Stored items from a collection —

◇ ◇ ◇ ◇

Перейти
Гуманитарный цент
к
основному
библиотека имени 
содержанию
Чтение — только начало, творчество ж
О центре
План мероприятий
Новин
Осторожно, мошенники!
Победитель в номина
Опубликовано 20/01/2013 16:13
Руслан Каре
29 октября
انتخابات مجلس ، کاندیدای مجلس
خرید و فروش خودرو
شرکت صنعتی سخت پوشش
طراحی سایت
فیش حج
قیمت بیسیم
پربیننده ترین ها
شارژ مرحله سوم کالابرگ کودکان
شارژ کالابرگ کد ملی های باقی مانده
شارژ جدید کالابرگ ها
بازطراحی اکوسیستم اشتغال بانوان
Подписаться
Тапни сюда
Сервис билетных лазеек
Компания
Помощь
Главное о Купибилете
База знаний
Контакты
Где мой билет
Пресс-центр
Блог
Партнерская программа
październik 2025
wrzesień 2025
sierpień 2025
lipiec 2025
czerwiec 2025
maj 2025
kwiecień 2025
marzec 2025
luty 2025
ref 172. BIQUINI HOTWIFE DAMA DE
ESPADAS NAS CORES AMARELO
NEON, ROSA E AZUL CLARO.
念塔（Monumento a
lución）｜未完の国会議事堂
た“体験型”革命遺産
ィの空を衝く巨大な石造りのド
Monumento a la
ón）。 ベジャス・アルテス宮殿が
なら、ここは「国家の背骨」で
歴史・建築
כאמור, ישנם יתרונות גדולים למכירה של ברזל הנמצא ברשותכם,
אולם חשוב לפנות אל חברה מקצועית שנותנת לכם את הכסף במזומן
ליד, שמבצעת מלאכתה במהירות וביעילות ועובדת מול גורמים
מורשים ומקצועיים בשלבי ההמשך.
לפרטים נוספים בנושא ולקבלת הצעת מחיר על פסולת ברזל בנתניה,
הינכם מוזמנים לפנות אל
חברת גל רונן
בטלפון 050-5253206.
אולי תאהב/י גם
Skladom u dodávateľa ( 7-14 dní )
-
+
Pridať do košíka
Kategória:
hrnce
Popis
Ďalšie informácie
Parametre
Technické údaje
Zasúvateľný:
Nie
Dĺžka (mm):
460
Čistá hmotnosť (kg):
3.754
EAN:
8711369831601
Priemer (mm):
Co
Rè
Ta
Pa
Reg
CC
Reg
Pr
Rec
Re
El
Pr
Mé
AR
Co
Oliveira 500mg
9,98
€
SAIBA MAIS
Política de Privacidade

◇ ◇ ◇ ◇

Exercise description — Find the word "לפנות" in the entries, and copy every line it shows up in.

Response to this task —
אולם חשוב לפנות אל חברה מקצועית שנותנת לכם את הכסף במזומן
הינכם מוזמנים לפנות אל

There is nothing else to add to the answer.